Department of Bioengineering, University of California, San Diego, La Jolla, CA 92093, USA.
bioRxiv. 2024 May 23:2024.05.15.594334. doi: 10.1101/2024.05.15.594334.
Glycosylation is described as a non-templated biosynthesis. Yet, the template-free premise is antithetical to the observation that different N-glycans are consistently placed at specific sites. It has been proposed that glycosite-proximal protein structures could constrain glycosylation and explain the observed microheterogeneity. Using site-specific glycosylation data, we trained a hybrid neural network to parse glycosites (recurrent neural network) and match them to feasible N-glycosylation events (graph neural network).
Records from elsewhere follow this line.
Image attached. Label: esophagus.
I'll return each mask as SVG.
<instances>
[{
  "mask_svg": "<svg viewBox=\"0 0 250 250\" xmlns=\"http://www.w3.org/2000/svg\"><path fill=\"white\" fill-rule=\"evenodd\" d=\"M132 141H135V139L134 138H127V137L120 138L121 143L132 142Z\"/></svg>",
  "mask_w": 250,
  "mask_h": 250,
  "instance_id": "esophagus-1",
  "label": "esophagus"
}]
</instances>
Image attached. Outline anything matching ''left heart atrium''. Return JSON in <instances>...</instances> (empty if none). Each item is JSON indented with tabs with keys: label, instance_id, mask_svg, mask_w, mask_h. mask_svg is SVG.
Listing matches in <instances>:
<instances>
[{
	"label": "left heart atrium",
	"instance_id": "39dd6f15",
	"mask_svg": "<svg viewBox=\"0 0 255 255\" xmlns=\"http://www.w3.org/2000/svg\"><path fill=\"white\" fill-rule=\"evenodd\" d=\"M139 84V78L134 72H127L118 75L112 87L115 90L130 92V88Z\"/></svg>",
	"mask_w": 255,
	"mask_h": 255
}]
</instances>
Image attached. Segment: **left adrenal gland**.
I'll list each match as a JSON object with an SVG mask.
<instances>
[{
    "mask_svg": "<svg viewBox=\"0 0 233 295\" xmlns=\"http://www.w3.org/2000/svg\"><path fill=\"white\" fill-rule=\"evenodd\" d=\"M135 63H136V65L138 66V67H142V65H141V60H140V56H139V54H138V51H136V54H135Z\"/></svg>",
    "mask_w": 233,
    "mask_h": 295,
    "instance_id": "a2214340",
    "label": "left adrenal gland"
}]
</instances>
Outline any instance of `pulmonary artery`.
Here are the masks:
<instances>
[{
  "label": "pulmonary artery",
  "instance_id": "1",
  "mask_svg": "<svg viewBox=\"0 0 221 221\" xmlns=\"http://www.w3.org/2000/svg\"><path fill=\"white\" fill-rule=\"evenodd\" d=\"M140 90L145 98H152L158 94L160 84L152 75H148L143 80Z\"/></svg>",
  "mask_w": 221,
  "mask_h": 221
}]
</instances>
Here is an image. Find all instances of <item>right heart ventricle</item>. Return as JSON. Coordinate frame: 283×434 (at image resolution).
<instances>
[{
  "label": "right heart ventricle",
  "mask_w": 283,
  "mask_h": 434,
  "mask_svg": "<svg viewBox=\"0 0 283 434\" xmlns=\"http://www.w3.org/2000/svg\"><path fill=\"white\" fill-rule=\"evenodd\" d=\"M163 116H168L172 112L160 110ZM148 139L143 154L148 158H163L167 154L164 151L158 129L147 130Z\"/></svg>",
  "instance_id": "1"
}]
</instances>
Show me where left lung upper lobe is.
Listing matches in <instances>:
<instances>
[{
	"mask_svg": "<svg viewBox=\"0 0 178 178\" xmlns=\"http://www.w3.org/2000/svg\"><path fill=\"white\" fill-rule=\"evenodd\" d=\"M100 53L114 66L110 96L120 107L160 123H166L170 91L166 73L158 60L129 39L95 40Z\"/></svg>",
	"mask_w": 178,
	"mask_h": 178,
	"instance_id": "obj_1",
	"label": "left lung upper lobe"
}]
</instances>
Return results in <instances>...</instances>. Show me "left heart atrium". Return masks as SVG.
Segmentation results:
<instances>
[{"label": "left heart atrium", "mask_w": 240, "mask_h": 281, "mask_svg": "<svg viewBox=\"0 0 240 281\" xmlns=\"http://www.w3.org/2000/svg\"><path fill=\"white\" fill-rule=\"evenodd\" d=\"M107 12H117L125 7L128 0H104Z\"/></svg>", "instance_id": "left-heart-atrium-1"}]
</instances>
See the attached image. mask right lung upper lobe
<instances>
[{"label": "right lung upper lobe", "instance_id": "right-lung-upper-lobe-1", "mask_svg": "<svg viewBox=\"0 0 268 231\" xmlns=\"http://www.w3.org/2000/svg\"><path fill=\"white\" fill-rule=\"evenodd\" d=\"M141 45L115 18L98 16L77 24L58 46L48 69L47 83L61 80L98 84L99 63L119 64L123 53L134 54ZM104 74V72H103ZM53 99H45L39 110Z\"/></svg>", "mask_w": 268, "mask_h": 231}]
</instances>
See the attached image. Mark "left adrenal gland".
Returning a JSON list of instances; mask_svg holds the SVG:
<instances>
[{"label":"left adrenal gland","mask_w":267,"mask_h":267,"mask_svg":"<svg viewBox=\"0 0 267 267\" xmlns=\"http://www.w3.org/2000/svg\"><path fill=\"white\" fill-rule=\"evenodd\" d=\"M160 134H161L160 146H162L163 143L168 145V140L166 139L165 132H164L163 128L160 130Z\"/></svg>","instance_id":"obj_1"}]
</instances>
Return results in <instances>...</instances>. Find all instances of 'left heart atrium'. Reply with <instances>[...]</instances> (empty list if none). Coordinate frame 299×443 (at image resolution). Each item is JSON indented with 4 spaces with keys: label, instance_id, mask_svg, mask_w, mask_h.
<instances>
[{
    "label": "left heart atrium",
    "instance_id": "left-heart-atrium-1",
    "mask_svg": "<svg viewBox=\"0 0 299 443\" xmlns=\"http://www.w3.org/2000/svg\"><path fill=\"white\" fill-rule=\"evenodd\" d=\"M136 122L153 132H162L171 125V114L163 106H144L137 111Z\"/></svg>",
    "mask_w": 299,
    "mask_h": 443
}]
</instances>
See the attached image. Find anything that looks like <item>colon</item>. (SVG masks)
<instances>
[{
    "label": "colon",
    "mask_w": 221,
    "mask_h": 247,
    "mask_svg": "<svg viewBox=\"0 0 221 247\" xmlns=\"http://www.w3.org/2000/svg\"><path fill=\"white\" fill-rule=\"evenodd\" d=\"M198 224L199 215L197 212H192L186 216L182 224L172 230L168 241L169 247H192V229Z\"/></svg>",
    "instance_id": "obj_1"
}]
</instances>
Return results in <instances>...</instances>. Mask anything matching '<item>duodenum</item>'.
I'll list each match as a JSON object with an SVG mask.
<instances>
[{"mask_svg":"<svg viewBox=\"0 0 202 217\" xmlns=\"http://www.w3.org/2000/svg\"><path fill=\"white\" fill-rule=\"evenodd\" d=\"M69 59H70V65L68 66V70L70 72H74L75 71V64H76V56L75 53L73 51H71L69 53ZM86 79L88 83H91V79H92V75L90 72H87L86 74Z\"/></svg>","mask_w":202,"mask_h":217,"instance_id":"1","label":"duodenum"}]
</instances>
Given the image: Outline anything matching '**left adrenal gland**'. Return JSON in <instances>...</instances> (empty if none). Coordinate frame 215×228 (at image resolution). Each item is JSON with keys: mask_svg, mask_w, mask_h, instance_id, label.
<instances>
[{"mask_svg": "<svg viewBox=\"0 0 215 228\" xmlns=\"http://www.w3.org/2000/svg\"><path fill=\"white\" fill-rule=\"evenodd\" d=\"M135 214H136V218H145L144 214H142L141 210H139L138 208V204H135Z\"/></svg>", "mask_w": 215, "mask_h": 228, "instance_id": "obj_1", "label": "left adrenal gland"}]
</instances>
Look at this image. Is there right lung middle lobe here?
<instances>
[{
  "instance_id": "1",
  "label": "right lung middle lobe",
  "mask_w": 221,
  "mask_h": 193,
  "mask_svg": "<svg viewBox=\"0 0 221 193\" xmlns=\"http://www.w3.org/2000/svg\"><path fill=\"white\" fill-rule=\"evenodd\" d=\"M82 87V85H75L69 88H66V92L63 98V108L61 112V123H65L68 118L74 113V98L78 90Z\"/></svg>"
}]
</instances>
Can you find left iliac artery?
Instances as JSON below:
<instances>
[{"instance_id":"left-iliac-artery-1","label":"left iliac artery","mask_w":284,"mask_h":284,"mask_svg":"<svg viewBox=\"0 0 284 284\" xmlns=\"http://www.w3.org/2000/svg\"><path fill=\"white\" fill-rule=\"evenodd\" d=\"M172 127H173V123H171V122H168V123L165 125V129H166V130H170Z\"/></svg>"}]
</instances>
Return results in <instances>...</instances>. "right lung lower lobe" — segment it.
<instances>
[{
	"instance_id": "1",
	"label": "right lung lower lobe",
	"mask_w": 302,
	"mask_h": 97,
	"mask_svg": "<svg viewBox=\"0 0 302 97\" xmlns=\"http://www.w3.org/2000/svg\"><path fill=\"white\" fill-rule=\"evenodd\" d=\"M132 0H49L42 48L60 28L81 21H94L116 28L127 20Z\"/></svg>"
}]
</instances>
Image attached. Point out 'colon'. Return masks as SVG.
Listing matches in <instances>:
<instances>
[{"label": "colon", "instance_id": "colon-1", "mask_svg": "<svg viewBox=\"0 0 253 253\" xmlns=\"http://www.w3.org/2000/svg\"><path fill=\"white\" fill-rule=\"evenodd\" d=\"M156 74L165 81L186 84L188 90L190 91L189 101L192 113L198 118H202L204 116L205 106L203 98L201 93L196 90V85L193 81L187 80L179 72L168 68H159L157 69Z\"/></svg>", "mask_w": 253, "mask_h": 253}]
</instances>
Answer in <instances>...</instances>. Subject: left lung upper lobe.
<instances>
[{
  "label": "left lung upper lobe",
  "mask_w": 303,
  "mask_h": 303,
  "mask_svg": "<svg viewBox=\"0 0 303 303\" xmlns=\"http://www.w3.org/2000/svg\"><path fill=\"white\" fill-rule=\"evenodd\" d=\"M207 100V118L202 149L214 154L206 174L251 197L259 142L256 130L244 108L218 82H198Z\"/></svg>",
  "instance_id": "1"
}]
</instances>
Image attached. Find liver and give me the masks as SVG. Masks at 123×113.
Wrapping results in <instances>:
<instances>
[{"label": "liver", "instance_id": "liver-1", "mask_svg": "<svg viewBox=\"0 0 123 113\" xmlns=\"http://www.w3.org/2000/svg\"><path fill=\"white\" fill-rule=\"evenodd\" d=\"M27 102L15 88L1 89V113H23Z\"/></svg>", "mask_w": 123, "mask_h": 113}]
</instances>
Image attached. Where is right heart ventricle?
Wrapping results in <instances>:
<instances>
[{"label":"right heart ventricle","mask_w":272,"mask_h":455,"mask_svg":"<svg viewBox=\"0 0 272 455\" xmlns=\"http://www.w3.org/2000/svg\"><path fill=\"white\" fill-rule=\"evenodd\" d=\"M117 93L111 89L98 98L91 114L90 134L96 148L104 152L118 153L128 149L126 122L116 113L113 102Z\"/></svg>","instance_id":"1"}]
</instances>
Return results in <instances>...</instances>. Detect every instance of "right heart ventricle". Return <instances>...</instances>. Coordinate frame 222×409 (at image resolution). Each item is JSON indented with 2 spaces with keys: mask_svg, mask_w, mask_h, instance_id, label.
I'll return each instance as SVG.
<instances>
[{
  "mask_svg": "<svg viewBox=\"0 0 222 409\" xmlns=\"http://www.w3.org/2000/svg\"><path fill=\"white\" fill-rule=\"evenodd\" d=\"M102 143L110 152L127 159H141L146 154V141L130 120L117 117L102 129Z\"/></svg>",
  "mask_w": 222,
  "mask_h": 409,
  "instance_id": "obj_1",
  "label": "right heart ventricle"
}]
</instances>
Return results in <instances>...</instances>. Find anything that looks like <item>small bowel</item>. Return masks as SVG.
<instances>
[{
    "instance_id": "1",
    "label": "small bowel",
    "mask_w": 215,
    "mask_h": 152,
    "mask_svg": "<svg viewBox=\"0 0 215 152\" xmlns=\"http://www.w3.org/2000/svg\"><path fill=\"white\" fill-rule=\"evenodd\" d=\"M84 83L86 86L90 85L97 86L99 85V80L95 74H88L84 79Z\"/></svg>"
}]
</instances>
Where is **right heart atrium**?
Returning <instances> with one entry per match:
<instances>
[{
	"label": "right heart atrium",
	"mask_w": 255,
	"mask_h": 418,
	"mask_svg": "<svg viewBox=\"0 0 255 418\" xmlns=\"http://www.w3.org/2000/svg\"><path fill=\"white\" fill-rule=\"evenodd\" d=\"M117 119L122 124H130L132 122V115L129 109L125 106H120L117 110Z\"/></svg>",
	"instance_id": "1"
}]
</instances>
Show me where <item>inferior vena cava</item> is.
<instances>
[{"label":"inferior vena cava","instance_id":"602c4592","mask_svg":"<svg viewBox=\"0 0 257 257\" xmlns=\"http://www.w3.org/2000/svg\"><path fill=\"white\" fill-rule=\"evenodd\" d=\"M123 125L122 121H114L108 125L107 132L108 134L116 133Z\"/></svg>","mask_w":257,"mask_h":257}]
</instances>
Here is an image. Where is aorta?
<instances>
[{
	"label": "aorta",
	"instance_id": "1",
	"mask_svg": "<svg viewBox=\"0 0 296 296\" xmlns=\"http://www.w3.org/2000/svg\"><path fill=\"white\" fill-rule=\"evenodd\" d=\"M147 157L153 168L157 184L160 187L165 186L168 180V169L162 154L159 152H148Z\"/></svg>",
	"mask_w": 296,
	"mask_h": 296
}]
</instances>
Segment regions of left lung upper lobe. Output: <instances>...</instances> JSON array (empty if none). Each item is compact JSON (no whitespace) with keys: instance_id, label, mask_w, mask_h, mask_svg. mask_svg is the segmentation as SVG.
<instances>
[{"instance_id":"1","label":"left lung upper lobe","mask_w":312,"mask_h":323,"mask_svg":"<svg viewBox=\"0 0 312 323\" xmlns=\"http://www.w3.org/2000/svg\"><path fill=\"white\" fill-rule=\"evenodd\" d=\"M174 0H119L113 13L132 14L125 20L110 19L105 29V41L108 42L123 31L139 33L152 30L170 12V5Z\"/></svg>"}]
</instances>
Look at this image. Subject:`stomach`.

From glycosite-flanking sequences, the algorithm predicts most human N-glycosylation events documented in the GlyConnect database and proposed structures corresponding to observed monosaccharide composition of the glycans at these sites. The algorithm also recapitulated glycosylation in Enhanced Aromatic Sequons, SARS-CoV-2 spike, and IgG3 variants, thus demonstrating the ability of the algorithm to predict both glycan structure and abundance. Thus, protein structure constrains glycosylation, and the neural network enables predictive glycosylation of uncharacterized or novel protein sequences and genetic variants.
糖基化被描述为一种非模板化生物合成。然而,无模板这一前提与不同N-聚糖始终位于特定位点的观察结果相悖。有人提出,糖基化位点附近的蛋白质结构可能会限制糖基化,并解释所观察到的微观异质性。利用位点特异性糖基化数据,我们训练了一个混合神经网络来解析糖基化位点(循环神经网络),并将它们与可行的N-糖基化事件(图神经网络)进行匹配。该算法从糖基化位点侧翼序列预测了GlyConnect数据库中记录的大多数人类N-糖基化事件,并提出了与这些位点观察到的聚糖单糖组成相对应的结构。该算法还概括了增强型芳香序列、SARS-CoV-2刺突蛋白和IgG3变体中的糖基化,从而证明了该算法预测聚糖结构和丰度的能力。因此,蛋白质结构限制了糖基化,而神经网络能够对未表征或新的蛋白质序列及基因变体进行预测性糖基化。